©Julien Coquentin
Je fais systématiquement l’éloge des éditions Origini Edizioni, parce que les livres sont systématiquement somptueux, visuellement toujours nouveaux, formellement différents, et fabriqués avec un véritable savoir-faire artisanal.
On connaît les livres de Julien Coquentin aux éditions Lamaindonne et Filigranes (le récit Gast paraît officiellement en janvier), ouvrages creusant en images et textes un rapport à la terre, à la ruralité et aux légendes vécu comme fondamental.
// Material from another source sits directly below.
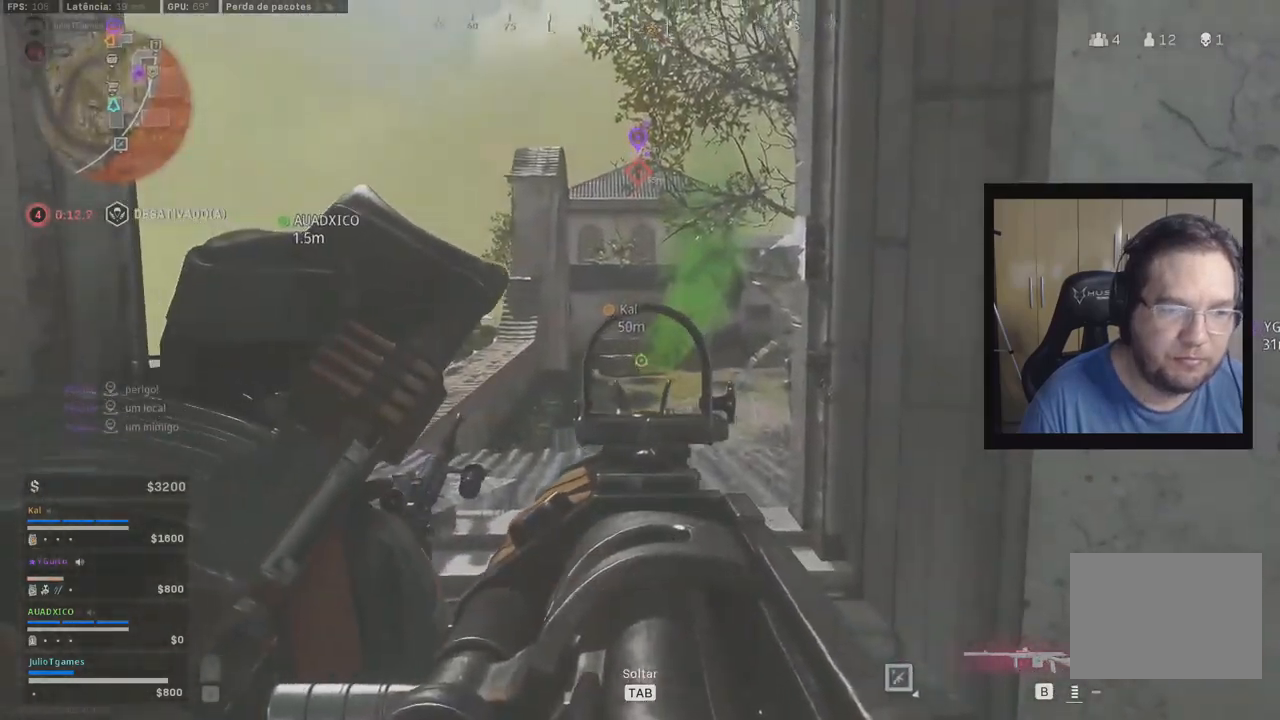
{"buttons": [], "right_stick": "center", "events": []}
Gloire à lui désormais d’être publié par Ilias Georgidias et Matilde Vittoria Laricchia à Livourne.

©Julien Coquentin
Se présentant sous format carré, L’Aval commence comme un tableau dans lequel on entre.
On peut soulever le passe-partout, laisser respirer l’image, et l’on pénètre dans une forêt d’émeraude française.
Un bouquet de fleurs nous attend dans la pénombre, que nous allons porter tout le temps de la lecture.
Une image de petite dimension d’un enfant est scotchée délicatement sur une feuille où il paraît perdu, portrait apparaissant sur le rabat d’un quadryptique que l’on déplie avec soin.

©Julien Coquentin
Il y a sûrement un loup quelque part, une source pour s’abreuver, et une cachette secrète pour ne plus avoir vraiment peur.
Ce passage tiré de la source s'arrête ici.